I started using the phrase ‘offensively defensive’ to describe some of my interactions with other people. I’m describing the times where I feel like I may be under scrutiny for not living up to societal expectations. I have fallen into the trap of trying to be defensive of my choices and the state of my life by ‘heading comments off at the pass’ if you will, so that I can make an excuse for something before someone has a chance to pass judgement. Playing offense with defensive tactics. In reality I’m being offensive to myself because of my defensiveness. All this strategy does is opens a conversation that never needed to happen in the first place. It is so rare for people to actually be disturbed enough by something I’m doing to make a comment. Being unnecessarily explanatory for inadequacies also makes me appear insecure about what it is that I’m defending. Looking in on myself, I see a disconnect in how I’m presenting myself to the world. I carefully wind my way through life, checking my integrity at every pass. So why am I coming to my own defense before it is called for? If I were as confident as I think I am in my choices, then there should be no need to defend them.
I have so many examples of times where I use this strategy. The easiest to spot are when people come over. I feel the need to excuse the state of my house. Rather than just letting it be what it is (cluttered because I spend time with my children and writing and reading instead of tidying). I make excuses for the dishes near the sink or the mountain of clean but yet to be folded laundry. Rather than allowing the energy to remain clear, it draws attention and my own negative energies to these misgivings, and measures them up as such by my own admission. Other examples include our food choices. Rather than just stating facts (I don’t eat…) I feel the need to justify everything.

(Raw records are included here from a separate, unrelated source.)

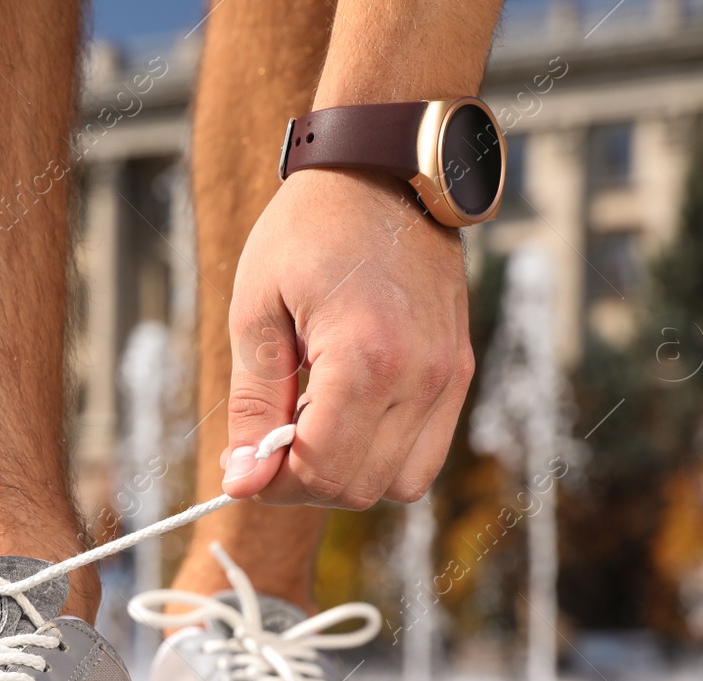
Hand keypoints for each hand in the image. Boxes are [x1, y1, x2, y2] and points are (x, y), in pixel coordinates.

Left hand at [221, 169, 474, 506]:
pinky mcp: (459, 371)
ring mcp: (448, 376)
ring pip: (399, 483)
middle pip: (359, 488)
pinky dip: (381, 454)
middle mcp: (420, 376)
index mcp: (365, 357)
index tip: (243, 466)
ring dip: (346, 474)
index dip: (272, 485)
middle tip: (269, 445)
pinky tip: (345, 412)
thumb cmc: (310, 228)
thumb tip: (242, 480)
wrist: (384, 169)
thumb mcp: (256, 311)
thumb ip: (252, 404)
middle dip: (304, 484)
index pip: (321, 470)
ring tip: (309, 424)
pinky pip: (425, 453)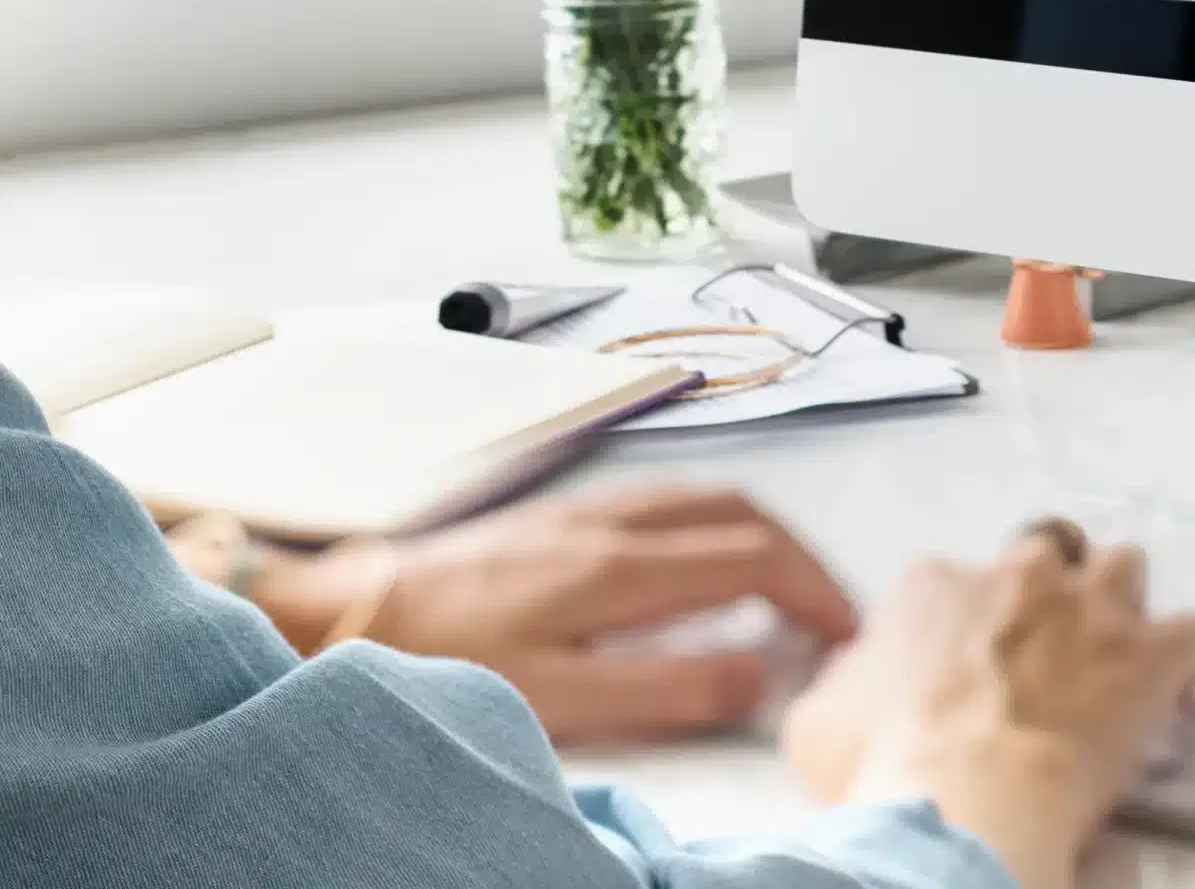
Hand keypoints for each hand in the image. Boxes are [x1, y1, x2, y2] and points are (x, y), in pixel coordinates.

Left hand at [264, 486, 855, 742]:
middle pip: (747, 515)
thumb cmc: (446, 658)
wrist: (350, 610)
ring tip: (784, 584)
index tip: (844, 632)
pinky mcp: (563, 513)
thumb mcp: (559, 696)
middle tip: (829, 610)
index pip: (758, 558)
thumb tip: (758, 672)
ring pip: (710, 498)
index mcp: (624, 564)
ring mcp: (590, 508)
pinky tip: (704, 556)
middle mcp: (618, 521)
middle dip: (804, 559)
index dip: (815, 593)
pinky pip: (670, 498)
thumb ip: (666, 684)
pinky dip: (716, 522)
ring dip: (764, 534)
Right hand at [781, 521, 1194, 888]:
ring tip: (1111, 657)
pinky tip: (1170, 692)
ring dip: (1119, 604)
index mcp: (936, 584)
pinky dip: (1182, 660)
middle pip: (1046, 552)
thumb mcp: (820, 718)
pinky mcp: (1149, 653)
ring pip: (1124, 566)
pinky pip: (1189, 631)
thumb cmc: (885, 768)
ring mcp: (1091, 607)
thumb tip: (859, 672)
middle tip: (1041, 653)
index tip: (967, 666)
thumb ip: (849, 675)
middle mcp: (1019, 574)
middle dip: (1048, 592)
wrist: (965, 804)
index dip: (966, 623)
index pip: (954, 580)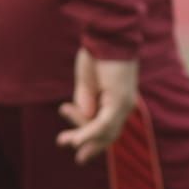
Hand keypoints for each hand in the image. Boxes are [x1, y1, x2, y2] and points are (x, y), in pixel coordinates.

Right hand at [57, 48, 138, 164]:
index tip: (77, 153)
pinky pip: (103, 125)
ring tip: (63, 141)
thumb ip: (85, 102)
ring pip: (103, 132)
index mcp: (118, 101)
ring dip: (82, 138)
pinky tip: (76, 141)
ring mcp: (124, 105)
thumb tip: (85, 119)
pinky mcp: (119, 101)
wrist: (105, 34)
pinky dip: (89, 133)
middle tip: (66, 147)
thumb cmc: (96, 53)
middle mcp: (125, 106)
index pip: (106, 129)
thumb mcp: (87, 82)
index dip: (92, 143)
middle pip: (106, 133)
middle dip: (87, 144)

Unless a reason is asked for, people don’t really care. And it’s not like I explain myself well in these situations, I usually give a partial answer, the one I think people want to hear. Rather than clarifying things, it’s more like voluntarily putting myself into a fight or flight situation, one which only makes the issue more convoluted!
So…why do I do this to myself?
Because I feel there is some sort of standard that I should be living up to – but there is none, because we are not machines, we are not all alike, and we all have our own priorities. Because I feel that I am being judged unfairly – but I cannot know that since I am only anticipating and projecting judgments, ones conjured in my own mind and thus a reflection of myself. Because I feel like I should be better at something than I am – which I don’t need to be, I am what I am, I am enough.
So then, what instead? I’d like to stop offending myself now. Could I accept that people may judge my home, me, my children? Could I accept that their judgement is not mine? Could I exercise some self-compassion? Could I choose to be happy? Grateful for how I do spend my time? Lose the fear? Love? Love it all? I choose that. And if I can’t be that yet, I’ll fake it until I can.